Petits haricots mungo germés en ragoût !

Temps de vacances sur notes de découverte

Il faut du temps pour que les formes prennent et que les graines germent. Et c’est étonnant de voir que ce temps nous conduit à nous adapter et à préférer une germination transitoire ou non aboutie ! Cela n’en donne pas moins un résultat intéressant et une expérience à refaire.

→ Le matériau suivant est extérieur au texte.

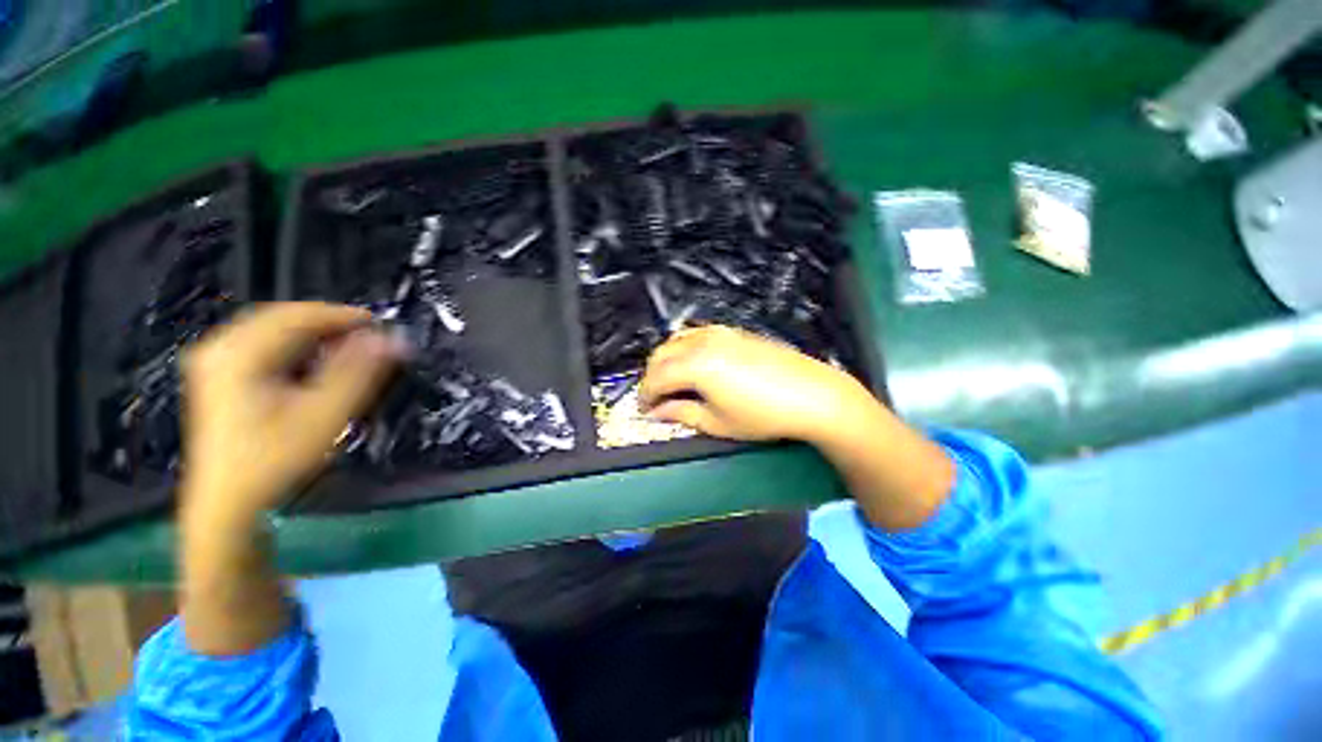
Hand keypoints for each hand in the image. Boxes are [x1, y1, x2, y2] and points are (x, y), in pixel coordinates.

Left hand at [181, 302, 401, 523]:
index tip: (382, 326)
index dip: (344, 316)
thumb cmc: (276, 458)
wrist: (228, 503)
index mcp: (239, 353)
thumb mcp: (326, 414)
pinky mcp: (217, 375)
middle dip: (329, 325)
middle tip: (369, 340)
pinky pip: (263, 344)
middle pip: (283, 318)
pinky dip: (296, 348)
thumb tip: (392, 339)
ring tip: (349, 352)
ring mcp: (214, 360)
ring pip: (274, 330)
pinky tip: (314, 365)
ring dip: (314, 336)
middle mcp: (220, 347)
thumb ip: (359, 372)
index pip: (298, 315)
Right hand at [638, 325, 874, 442]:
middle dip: (652, 376)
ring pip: (678, 340)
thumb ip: (681, 413)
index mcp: (695, 365)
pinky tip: (694, 365)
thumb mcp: (717, 422)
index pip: (656, 377)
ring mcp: (720, 332)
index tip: (644, 410)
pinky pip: (697, 334)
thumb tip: (658, 411)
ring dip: (667, 360)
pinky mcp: (734, 332)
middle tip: (656, 399)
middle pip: (662, 354)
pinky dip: (685, 348)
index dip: (645, 395)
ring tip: (672, 382)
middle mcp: (702, 341)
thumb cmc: (762, 415)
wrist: (812, 395)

Pendant les vacances de Pâques, j’ai eu la joie d’aller rejoindre ma tribu d’origine, accompagnée de ma smala à moi ! En débarquant en Normandie, terre de vache (qui pond des p’tites meuhmeuhs) et de champs qui pètent (le colza, de son jaune lumineux sait pertinemment nous érafler l’odorat), j’avais pris soin de remplir, entre autres, un sac de produits que l’on utilise dans la cuisine de l’Ayurvéda. J’y avais glissé un bocal d’un plat préparé la veille, à base de haricots mungo.PicsArt_1399990666793

Perdu dans trop de nouveautés (les goûts, les odeurs, les textures), le récipient avait été déposé dans le frigo, à tester à un autre moment.

Quand la rencontre a lieu…

Et puis nous sommes repartis, oubliant parfaitement la composition à son endroit. Ma mère décida alors de le goûter le soir même.

Tout à l’heure, alors que nous étions dans une de nos savoureuses discussions à battons rompus, qui peuvent durer des heures au téléphone, là voilà me parlant de ma mixture ! Venant à m’annoncer tout de go : « c’était très bon et je vais de ce pas essayer de trouver ton haricot trucmuche dans les magasins pour en faire moi-même. »

Il m’appartient donc maintenant quelques minutes pour déposer ma recette ici ! Margot pourra alors la suivre, ou non ! Je la connais ma Maman, comme si elle m’avait faite, tiens ! Et je sais qu’elle cherchera à sa manière à apprivoiser cet aliment qui me surprend de jour en jour tant sur le plan gustatif que pour ses bienfaits sur l’organisme.

Alors pour la petite histoire :

Au départ, j’avais enfin décidé d’utiliser mon bocal à germer en rêvant d’avoir de belles et longues tiges tout droites sorties du haricot.

Pendant trois jours, j’ai consciencieusement changé l’eau après avoir rincé les mungos en essayant d’enlever le plus possible de peaux surnageant.

Et ne voyant toujours rien venir, ou à peine un petit « zibouiboui », j’ai opter pour les cuisiner tels quels.

Voici ce que j’ai rassemblé :

 

  • 2 petites carottes
  • 1 oignons,
  • 2 tasses de haricots mungo à faire germer sur 3 jours,
  • 1 càs de farine VATA ?
  • Epices,
  • Ghee

Après avoir épluché et lavé mes carottes, je les ai découpées en fines rondelles.

J’ai fait chauffer mes épices dans le ghee puis j’y ajouté l’oignon émincé et enfin, les carottes. J’ai laissé tout cela rôtir tout doucement.

Pendant ce temps là, j’ai fait cuire dans de l’eau bouillante et salée les haricots pas vraiment germés (mais un peu quand même, auxquels j’avais essayer d’enlever un maximum de peaux : c’est facile, en les rinçant, vous les frottez un peu et elles surnagent ! Il n’y a plus qu’à les attraper et les jeter). J’ai du les faire cuire une dizaine de minutes, pas plus.

Une fois égouttés, ils ont rejoints la préparation dans la poêle. J’ai saupoudré le tout de ma cuiller de farine et j’ai arrosé d’un peu de lactosérum… De l’eau suffira parfaitement si vous n’en avez pas sous la main !

Encore un petit quart d’heure de cuisson et le tour était joué !

A servir avec des filets de saumon grillés deux minutes chaque face dans le ghee ou du poulet mariné (recette à venir).